In 2012, the GOP won their closest 17 races by a smaller but still robust combined margin of 164,014 votes. 

A Return to Balance
In 2020, Democrats suffered unexpected losses in the House, a disappointing result that stung all the more because of the number of bad breaks in close races.

That year, Democrats lost eight of the 10 closest House races by absolute vote margin, including all seven of the closest races. This year, the 10 closest races split more evenly, with Republicans winning six and Democrats winning four. 

Of the 35 races decided by less than 5 points in 2022, Republicans won 19 to Democrats’ 16. And of the 57 races decided by less than 10 points, Republicans won 31 to Democrats’ 26.

If anything, that relatively even split should be heartening for both parties and does not signal that one party narrowly escaped catastrophe.

That was the case in 2018, a wave year in which Democrats picked up 40 seats that nonetheless saw Republicans win six of the 10 closest House races, 23 of the 43 races with margins under 5 percent, and 48 of the 88 races with margins under 10 percent. The GOP escaped the possibility of much more severe losses that year — such as in Texas, which was home to three of the GOP’s ten closest wins.

And in 2014, Democrats lost 13 seats overall but won seven of the 10 closest races, 14 of the 22 races decided by 5 points or less, and a whopping 31 of the 45 races decided by 10 points or less. That year, the heavy presence of Democrats on the close race list suggests the party came close to a more substantial wipeout.  

From 2018 through 2022, there has been remarkable consistency in the number of close congressional races. However, there have been significantly more close races in the latter half of the past decade compared to the 2012, 2014, and 2016 cycles. 

The Bottom Line
Biennial congressional elections are national events, but they are ultimately decided at a much more local level. A few thousand votes across a few districts can have massive ramifications for the balance of power in Washington, DC, and even the future of the country.

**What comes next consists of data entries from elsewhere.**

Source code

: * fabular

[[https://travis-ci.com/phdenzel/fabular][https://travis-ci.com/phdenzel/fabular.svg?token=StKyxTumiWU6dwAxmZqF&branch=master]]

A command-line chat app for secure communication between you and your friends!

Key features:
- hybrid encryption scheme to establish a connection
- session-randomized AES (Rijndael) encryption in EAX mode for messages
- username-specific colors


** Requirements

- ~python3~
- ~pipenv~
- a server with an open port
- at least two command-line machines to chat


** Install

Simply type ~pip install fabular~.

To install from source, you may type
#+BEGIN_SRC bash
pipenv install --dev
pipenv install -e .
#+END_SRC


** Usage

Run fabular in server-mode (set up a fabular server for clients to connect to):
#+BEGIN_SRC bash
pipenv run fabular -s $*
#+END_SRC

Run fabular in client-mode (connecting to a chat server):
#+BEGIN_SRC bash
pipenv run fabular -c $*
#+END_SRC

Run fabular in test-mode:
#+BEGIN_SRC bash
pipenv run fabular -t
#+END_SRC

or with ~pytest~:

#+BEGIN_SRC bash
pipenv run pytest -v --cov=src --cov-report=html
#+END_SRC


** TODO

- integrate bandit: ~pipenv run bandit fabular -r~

While most of the closest races were expected to be competitive, there were some surprises. It’s a good reminder that, despite the large and growing amount of resources, attention and energy devoted to the fight for Congress — from candidates, parties, and interested outside players and observers — it’s impossible to predict every outcome in a country as big and varied as ours.

Not only did a “red wave” not materialize for House Republicans, but their new majority rests on the narrowest victory in over a decade, setting up the fight for the House as the marquee congressional battle of 2024.